The weekend starts here

No Score column this week, as the Globe is filled with year-in-review summations (including David Weininger’s envy-inducingly efficient classical-music précis). But, had there been one, I would have highlighted an intriguing anniversary, that of the final broadcast of ITV’s pop-music program Ready Steady Go!, transmitted on December 23, 1966. The show only ran for three years, but has maintained an outsized aura, both within the nostalgia-industrial complex (RSG! has always been a far more common marker of “the 1960s” in Britain than, say, Top of the Pops, which debuted a few months after RSG!, but stayed on the air for decades), and (more interestingly to me) in the general way that popular culture is packaged and consumed. At the very least, the way the show cultivated an air of unpolished fandom—making a star out of its then-inexperienced presenter, Cathy McGowan; giving ample, unrehearsed interview time to its performers—seeded a certain idea of pop-music authenticity that remains in play. That an (often-illusory) projection of rawness and unsophistication still reads as more “real” than the opposite is, at least partly, a legacy of RSG!.

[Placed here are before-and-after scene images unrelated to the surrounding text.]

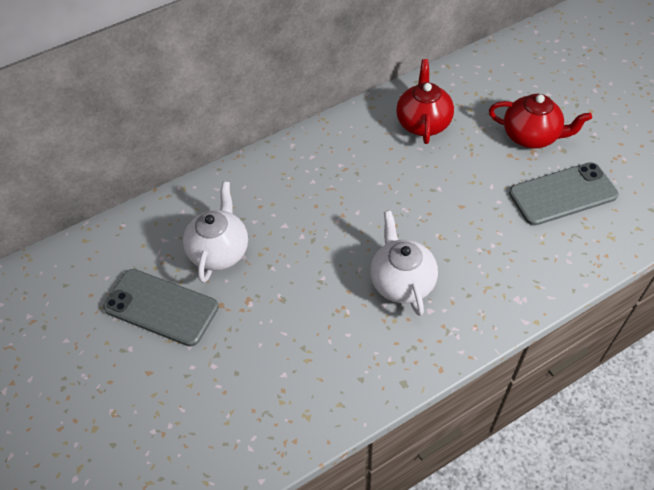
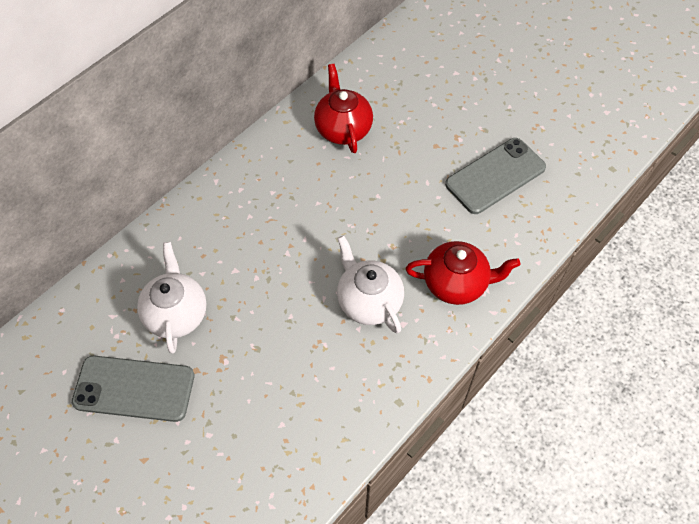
camera: 20 degrees left, 5 degrees up
red teapot [489,94,592,148] -> red teapot moved to [406,241,520,305]

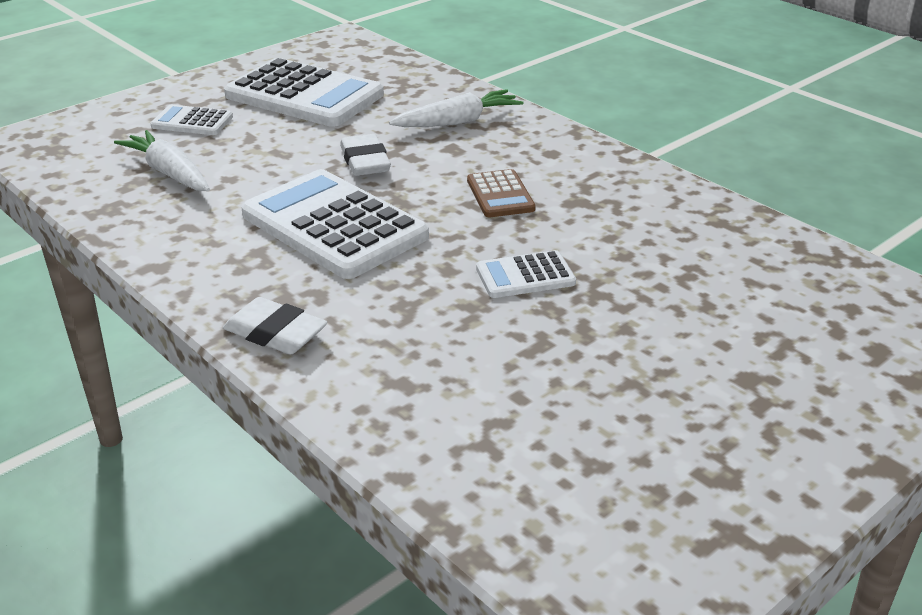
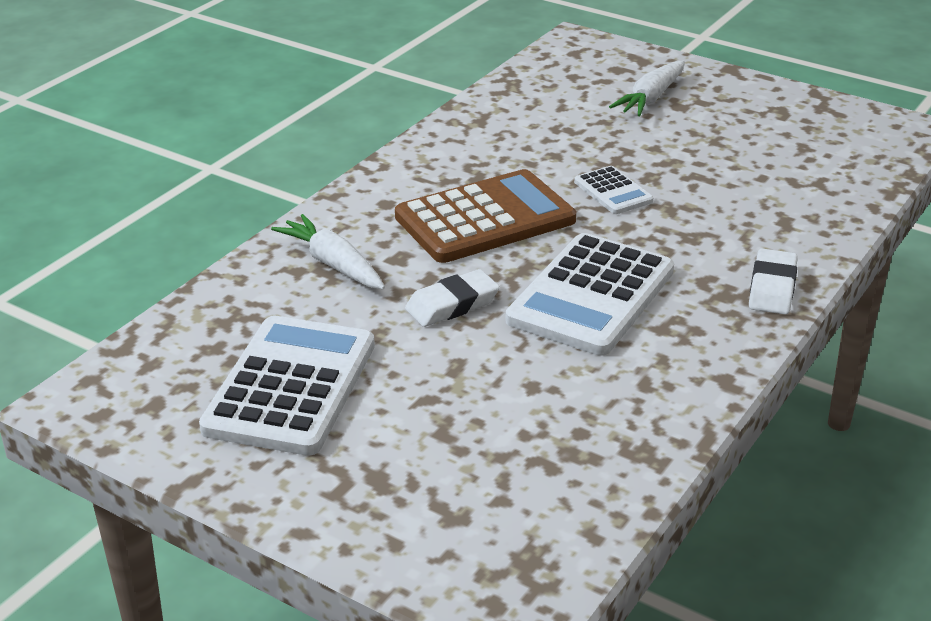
camera: 105 degrees left, 0 degrees up
white carrot [114,130,210,191] -> white carrot moved to [609,61,685,116]
white calculator [151,105,233,135] -> none
brown calculator [467,169,536,217] -> brown calculator [395,169,576,263], size x2.05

The show’s other great innovation was ditching mimed performances in favor of live ones, something that must have seemed positively revolutionary at the time. Witness one of the show’s finest hours, this episode, featuring a Fujita-scale performance by Otis Redding (in his UK television debut):


That’s also one of the few examples of RSG! available for viewing, legally or not: the rights to the show are currently owned by Dave Clark (of Dave Clark Five fame), and re-broadcasts of the surviving tapes have been few and far in between. Maybe most episodes weren’t as good as people remember, but even still, I would guess that a complete experience of the unfiltered, week-to-week ephemeral enthusiasm of RSG! would be a fascinating time capsule.